=== Metin bölümü ===
Kelam ilmi, izlediği yöntemler itibariyle ilk dönemlerde eleştirilere hatta yok sayış ve karşı çıkışlara maruz kalmasına rağmen İslam düşüncesinin aktığı derin mecranın ana arterini oluşturmuştur. Dönemin bilginleri tarafından “ilm-i küll” olarak tanımlanmış ve felsefeyle yaptığı evlilikten sonra kavram, kapsam ve metodolojisi itibariyle daha da zenginleşmiştir. Artık o, iman esaslarını konu edinen salt dini bir ilim olmaktan çıkmış, epistemoloji ve ontolojinin mukaddimesini içeren; vahyin gözüyle bakan insanın kendini anlama ve inşa yolculuğunda alternatifsiz bir kılavuz haline gelmiştir. Lakin insanla başladığı bu serüveninde, zamanla insanı yani arızi olanı unutup tümüyle ilahi alana açılmış ya da hapsolmuştur. İnsana dair nitelikleri sadece fıkha ve fıkıhçılara bırakan kelamcılar, pratiğin felsefesini terk etmişlerdir.
Yeniçağ ile birlikte İslam dünyasında felsefi düşünüş biçimlerinde sığlık ve darlıklar yaşanırken küresel düzeyde ise başka bir evrilme gerçekleşmektedir. Dünya ölçeğinde büyük ve ulvi sorunlarla ilgilenen teorik felsefe sonlanmış, bunun yerini küçük şeylerle ilgilenen versatil ve tümüyle pragmatist bir felsefe-bilim almıştır. Hızlı bir dönüşümün -aslında düşüşün- tecrübe edildiği bu çağda dünyayı daha çok keşf ve kesp etmekle ilgilenen Ademoğlu, cennete dönüştürmekle görevlendirildiği yeryüzünü ve içindekileri ateşe çağırdığının farkına bugün bile varabilmiş değildir.
=== Kayıt kümesi ===
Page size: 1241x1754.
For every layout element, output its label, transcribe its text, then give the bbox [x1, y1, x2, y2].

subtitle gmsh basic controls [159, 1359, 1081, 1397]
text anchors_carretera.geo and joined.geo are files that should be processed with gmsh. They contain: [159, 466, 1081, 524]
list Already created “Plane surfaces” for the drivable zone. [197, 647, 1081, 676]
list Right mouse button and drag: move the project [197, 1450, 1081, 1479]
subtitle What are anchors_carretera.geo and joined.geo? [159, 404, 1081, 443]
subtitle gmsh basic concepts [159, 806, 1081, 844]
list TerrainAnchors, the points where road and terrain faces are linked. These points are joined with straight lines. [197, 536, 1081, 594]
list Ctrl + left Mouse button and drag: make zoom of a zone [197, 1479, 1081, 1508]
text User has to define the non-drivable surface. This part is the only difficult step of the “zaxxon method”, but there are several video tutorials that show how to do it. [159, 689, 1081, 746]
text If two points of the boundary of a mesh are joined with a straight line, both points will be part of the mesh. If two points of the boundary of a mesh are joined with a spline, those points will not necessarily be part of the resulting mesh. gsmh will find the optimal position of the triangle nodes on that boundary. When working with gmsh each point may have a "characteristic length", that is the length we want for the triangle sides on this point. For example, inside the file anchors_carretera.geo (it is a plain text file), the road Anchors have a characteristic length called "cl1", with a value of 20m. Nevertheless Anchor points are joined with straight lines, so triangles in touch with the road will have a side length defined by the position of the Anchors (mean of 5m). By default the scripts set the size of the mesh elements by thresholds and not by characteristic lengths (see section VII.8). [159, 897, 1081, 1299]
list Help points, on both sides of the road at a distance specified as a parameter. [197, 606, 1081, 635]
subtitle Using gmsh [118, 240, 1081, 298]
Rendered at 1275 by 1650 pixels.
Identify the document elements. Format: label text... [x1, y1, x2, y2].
===
** Beklenen **
Kelam ilmi üzerine olan metni kaldığı yerden devam ettirin. Kayıtlar, metinden bağımsız ayrı bir malzemedir.

** Görev çıktısı **
Bidayette temel amacı kendi geçmişindeki karanlık Ortaçağ’ı aydınlatma hedefini taşıyan aydınlanma dönemi, temel paradigmasını seküler kavramlarla ikmal etmesiyle kazandığı erki/enerjiyi tüm medeniyetlere tıpkı bir virüs sinsiliğiyle yayarak zevale ermiştir. Bu sızmadan nasibini alan İslam medeniyetinin münevverleri, kendi içlerinde çözümler aramanın kaotik çok sesliliğini yaşadıkları bir vetirede, İslam’ın entelektüel kıyamının vaktiyle olduğu gibi yine İlm-i Kelam eliyle olacağını fark etmişlerdir. Buradan hareketle “yeni ilm-i kelam” arayışları hem usul hem füru üzerinde çalışmalar yapılmasını sağlamıştır. Mündericatını İslam medeniyetinin entelektüel birikiminin meydana getirdiği kelâm ilminin konularının ve yöntemlerinin aktüalize edilmesi amacına yönelik yaklaşık yüz elli yıldır eserler yazılmakta, kafalar patlatılmaktadır.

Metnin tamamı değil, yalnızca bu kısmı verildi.